Automated data collection systems are often a substantial investment, particularly for enterprises first implementing company-wide initiatives involving thousands of assets. Automated data collection champions within organizations are often eager to prove ROI in order to justify both the effort and the cost. Fortunately, justifying investments in automated data collection is feasible, and often within reasonable time frames.
Keeping Pace with Innovation Has Rewards
Early adopters in various industries have the burden of proving the value of embracing advancements in technology. It’s at this early juncture that most technology investments are most expensive, with prices typically dropping as efficiencies are gained and advancements evolve from new and innovative to standard and expected.
Automated data capture (ADC) has been proven cost-effective and even profitable across a multitude of industries. While some industries are just beginning to adopt regulatory standards requiring companies to use efficient asset tracking and data collection methods, others are first discovering the value of automated data collection in improving business processes.
The fact that ADC isn’t a new innovation yet also isn’t quite saturated across industries creates a unique opportunity for companies in many verticals. In other words, you get the advantage of lower costs coupled with the confidence of adopting a proven technology. Look for success stories from companies not only in your industry but in other verticals with comparable business processes and systems benefiting from automation in various forms.
Convincing business leaders to adopt automatic data collection is the first step, but you’ll be expected to justify the investment that you’ve championed following implementation. Fortunately, justifying ADC investments is relatively simple when you look to the right data.
Identify Easily Quantifiable Metrics
Justifying investments in automatic data collection should encompass both direct savings and ROI and the more-specific but sometimes harder-to-measure soft benefits, or tangible vs. intangible benefits.
Concrete, quantifiable benefits are easiest to measure and thus are the easiest path to justification. These easily quantifiable metrics include:
- Labor Costs – ADC reduces demands on staff, enabling companies to realize savings in overtime costs, taxes, and other benefits.
- Operating Costs – By reducing labor demands and optimizing processes, companies are able to achieve more with less both in terms of time (greater output from the same or fewer resources boosts profits) and space (inventory storage, shared assets, etc.).
- Fixed Asset Investments – One of the biggest areas for potential gain is in the area of fixed asset investments. ADC makes it possible to better monitor and maintain expensive equipment, machinery, and other assets, which in turn extends the usable lifespan of many assets. Thus, businesses are able to get more from investments and extend the time between repairs and replacements.

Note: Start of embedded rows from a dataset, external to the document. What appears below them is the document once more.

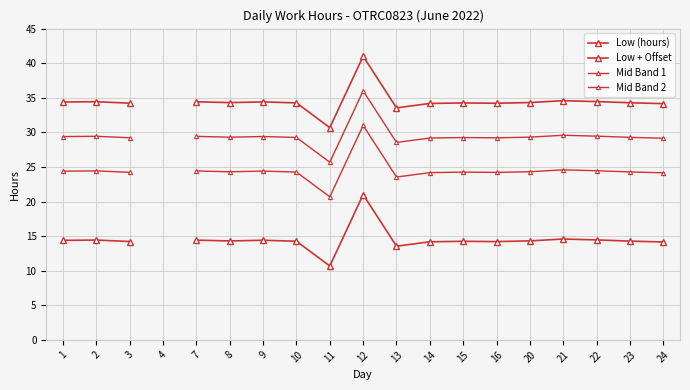

Rank the series at 22 from highest to lowest value.

Low + Offset, Mid Band 2, Mid Band 1, Low (hours)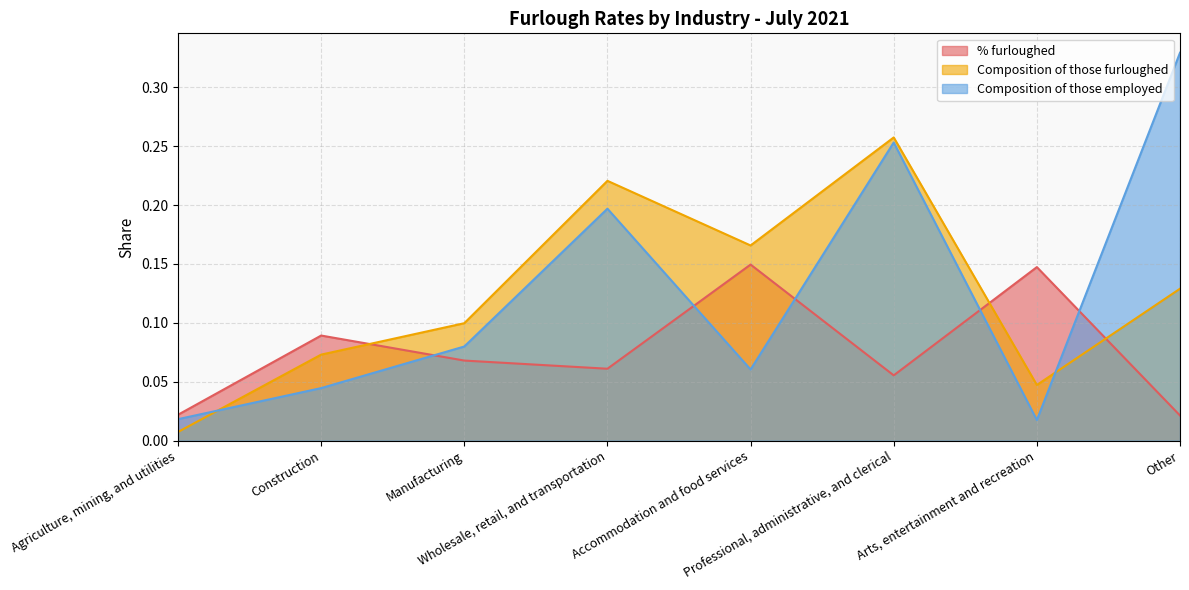

Where is Composition of those employed nearest to the value 0?

Arts, entertainment and recreation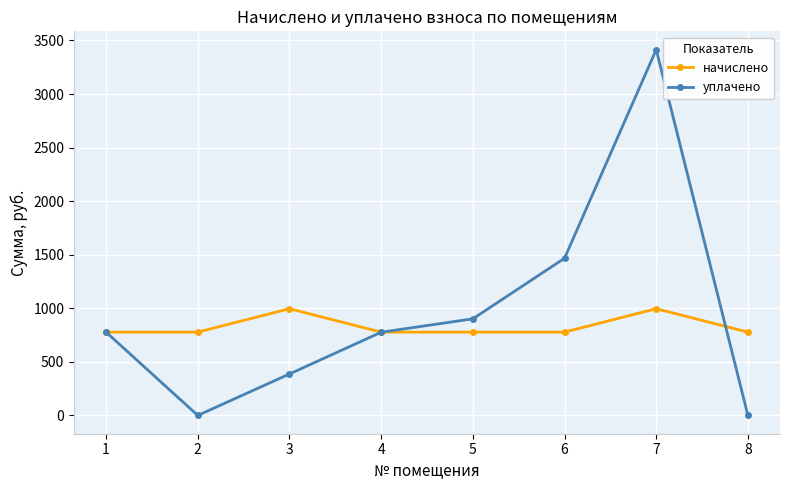

Does the chart have visible grid lines?

Yes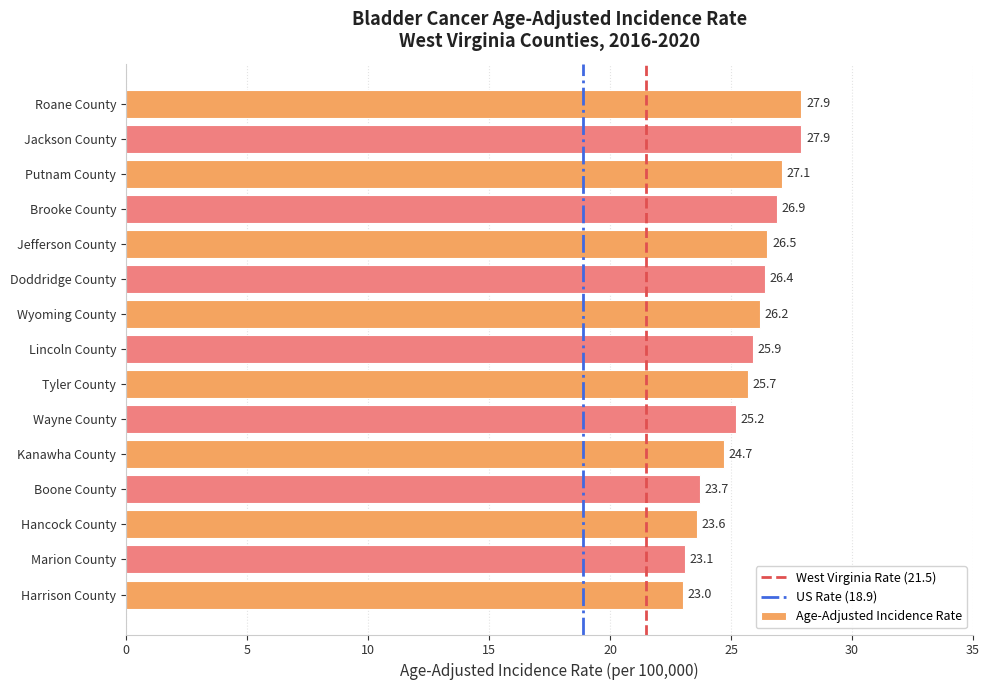

What is the sum of all values?

383.8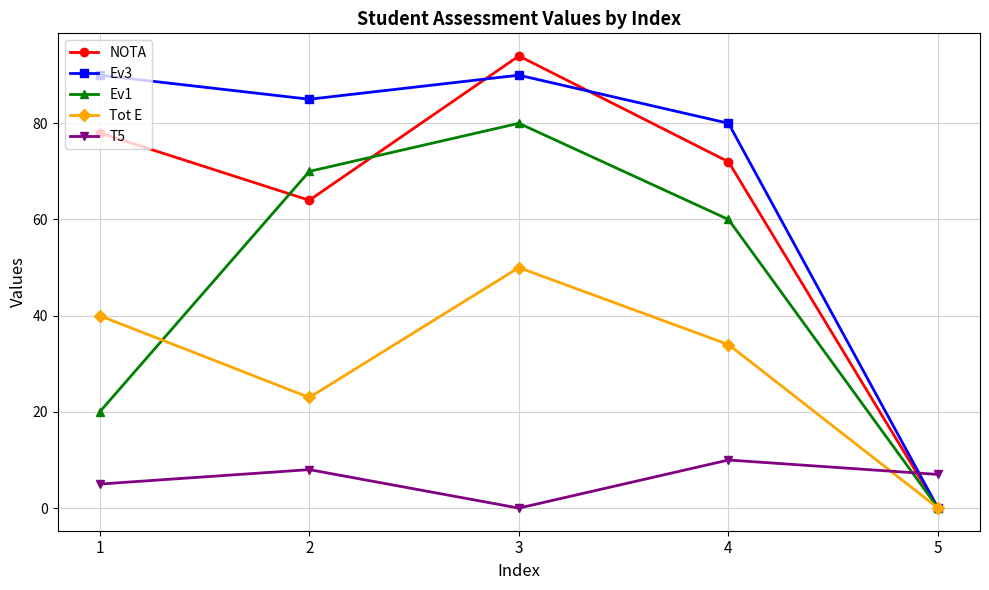

Between 3 and 5, which series saw the biggest shift?

NOTA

As these costs are typically already measured in some form or another by most organizations, determining the ROI of a newly implemented ADC initiative is as simple as comparing before-and-after figures, provided no other variables were present that could skew the data.

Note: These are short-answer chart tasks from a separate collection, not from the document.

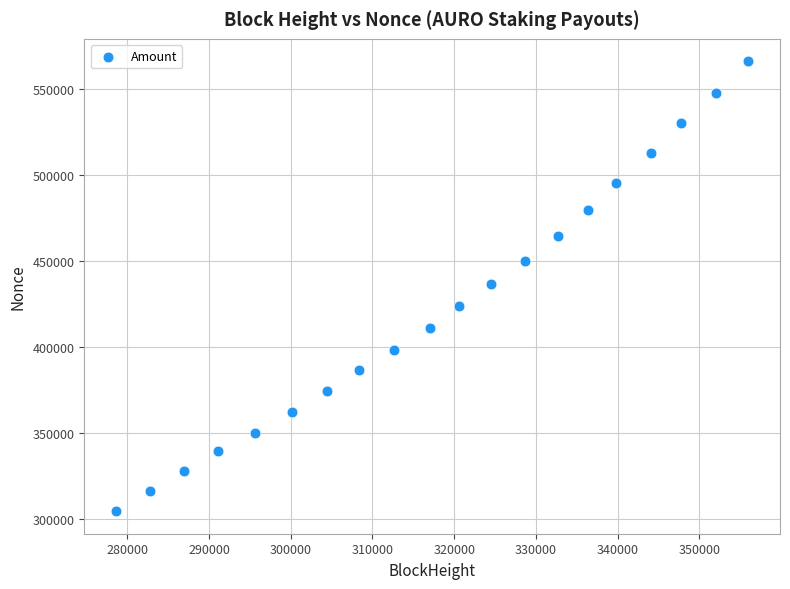

What is the range of Y values (max minus min)?

261860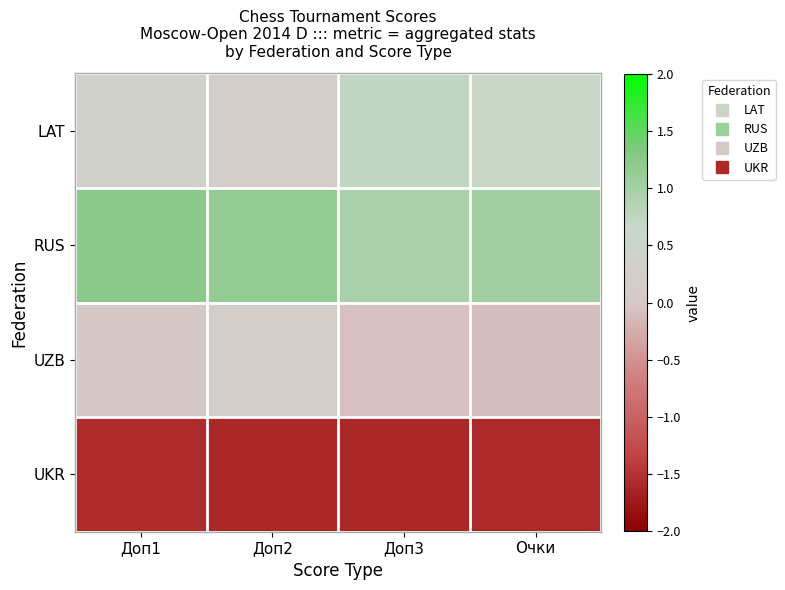

Reading right to left, extract all data points from this chart.

LAT: Очки=0.7	Доп3=0.7	Доп2=0.2	Доп1=0.3
RUS: Очки=1.0	Доп3=0.9	Доп2=1.1	Доп1=1.2
UZB: Очки=-0.1	Доп3=-0.1	Доп2=0.2	Доп1=0.0
UKR: Очки=-1.6	Доп3=-1.6	Доп2=-1.6	Доп1=-1.6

When implementing an ADC initiative, identify quantifiable, measurable metrics at the start of the project focused on areas in which you hope to realize gains. For instance, automatic data collection can speed documentation time and reduce errors. Both of these objectives can be quantified.
Determine how much time it takes to perform data collection tasks without ADC systems in place – either for a particular task or over a specified duration of time. Likewise, calculate errors identified and/or corrected during a pre-determined time frame or on a given data collection task before introducing ADC. Before and after comparisons are simple when you take the time to establish a baseline before implementation.
Don’t Ignore Other Measurable Benefits
Many of the benefits of automated data collection are soft, or not as easily quantifiable or easily tied back to ADC as the cause. Alone, these benefits are sometimes insufficient to convince data-oriented, bottom line-focused leaders that the investment is justified. But tapping into today’s vast data sources to offer measurable progress in these areas is particularly powerful when combined with other data illustrating clear cost savings across other areas such as labor, overhead, and fixed asset costs. Don’t ignore soft benefits such as:
- Increased Sales – Sales may increase due to better data accessibility for sales staff, such as field sales representatives, on factors such as current inventory levels and detailed product information.
- Employee Satisfaction – Employees armed with the tools to do their jobs effectively are generally happier, and as a result, they work harder, produce better outcomes, and are loyal to their employers.
- Efficiency – Efficiency gains in one area tend to have a domino effect that is realized throughout the organization (much like the ripple effect in the supply chain). Thus, ADC often results in improved efficiency in departments directly impacted by ADC as well as others.
- Customer Experience and Satisfaction – Happy employees have better, more positive interactions with customers. ADC can contribute to better service delivery, faster shipment and product delivery, accurate product information and communication, and fewer inventory and shipment errors, a group of effects that together have substantial impacts on customer satisfaction.
A comprehensive analysis and review that encompasses both tangible and intangible benefits is the most effective way to prove the ROI of ADC investments – even to the most critical executives. When you prove the gains realized across practically every facet of the organization, the value of an ADC system is impossible to deny.